In the listing below, find the line that contains "pinky pip: (187, 205)" and the line that contains "wrist: (248, 183)". Quote both and every line between them, exactly, and nothing more.

----

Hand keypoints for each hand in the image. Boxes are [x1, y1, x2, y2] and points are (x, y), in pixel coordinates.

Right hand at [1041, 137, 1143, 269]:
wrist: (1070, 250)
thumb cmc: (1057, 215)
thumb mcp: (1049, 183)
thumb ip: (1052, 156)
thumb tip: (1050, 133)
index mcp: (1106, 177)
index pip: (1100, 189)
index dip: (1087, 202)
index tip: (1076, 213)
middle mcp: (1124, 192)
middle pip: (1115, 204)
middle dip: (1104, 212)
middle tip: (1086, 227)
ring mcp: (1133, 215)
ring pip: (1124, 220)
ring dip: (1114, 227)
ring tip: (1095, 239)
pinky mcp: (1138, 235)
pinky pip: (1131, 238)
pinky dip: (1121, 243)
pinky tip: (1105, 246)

----

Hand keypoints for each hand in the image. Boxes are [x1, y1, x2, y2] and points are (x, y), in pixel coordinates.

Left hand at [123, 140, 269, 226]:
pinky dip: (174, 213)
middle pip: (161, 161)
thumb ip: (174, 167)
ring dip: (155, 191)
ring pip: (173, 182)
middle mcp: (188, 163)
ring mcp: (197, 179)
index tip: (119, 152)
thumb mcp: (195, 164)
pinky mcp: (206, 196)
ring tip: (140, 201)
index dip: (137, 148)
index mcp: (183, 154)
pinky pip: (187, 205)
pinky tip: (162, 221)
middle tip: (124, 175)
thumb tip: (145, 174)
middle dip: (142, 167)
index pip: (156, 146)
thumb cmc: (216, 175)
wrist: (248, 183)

----

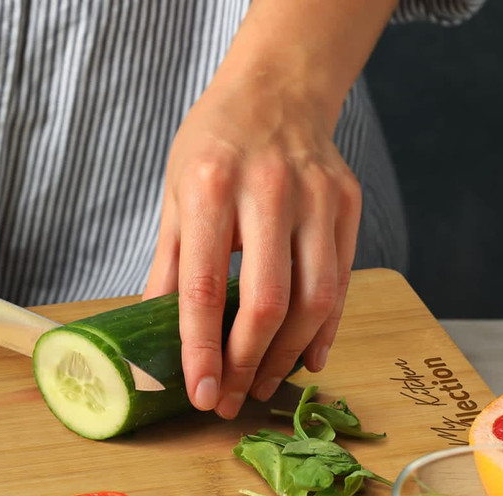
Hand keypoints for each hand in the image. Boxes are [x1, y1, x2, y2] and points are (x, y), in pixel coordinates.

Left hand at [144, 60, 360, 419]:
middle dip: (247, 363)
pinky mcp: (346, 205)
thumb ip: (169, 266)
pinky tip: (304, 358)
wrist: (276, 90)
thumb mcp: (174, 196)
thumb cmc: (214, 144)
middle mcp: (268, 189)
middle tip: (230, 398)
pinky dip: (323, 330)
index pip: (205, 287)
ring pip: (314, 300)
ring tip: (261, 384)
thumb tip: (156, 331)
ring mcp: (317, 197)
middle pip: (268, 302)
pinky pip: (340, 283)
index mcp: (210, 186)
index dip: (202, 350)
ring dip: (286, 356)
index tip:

----

RESULT BELOW
pinky pip: (187, 205)
pinky tip: (162, 221)
middle tip: (124, 175)
thumb tip: (145, 174)
middle dip: (142, 167)
index pip: (156, 146)
thumb cmc: (216, 175)
wrist: (248, 183)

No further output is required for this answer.